» **YOUR TASK**: Exact copy, no pictures: repeat the data that follows.

» **DATASET EXTRACT**:
++++++++++++++++++++

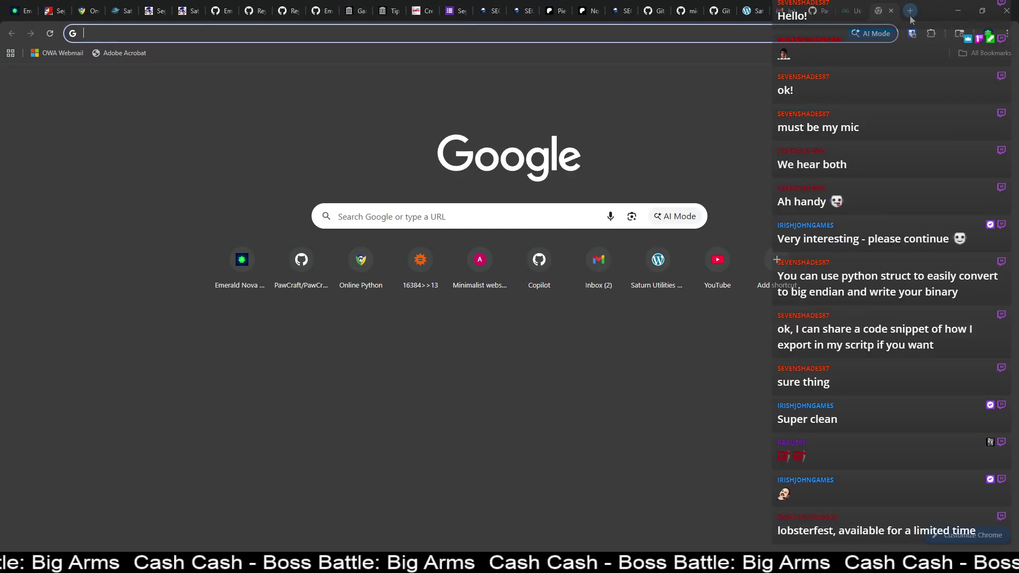
left_click(911, 12)
type("lobsterfest")
key("Return")
left_click(290, 167)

++++++++++++++++++++

» **FINISHED TASK**:
left_click(911, 12)
type("lobsterfest")
key("Return")
left_click(290, 167)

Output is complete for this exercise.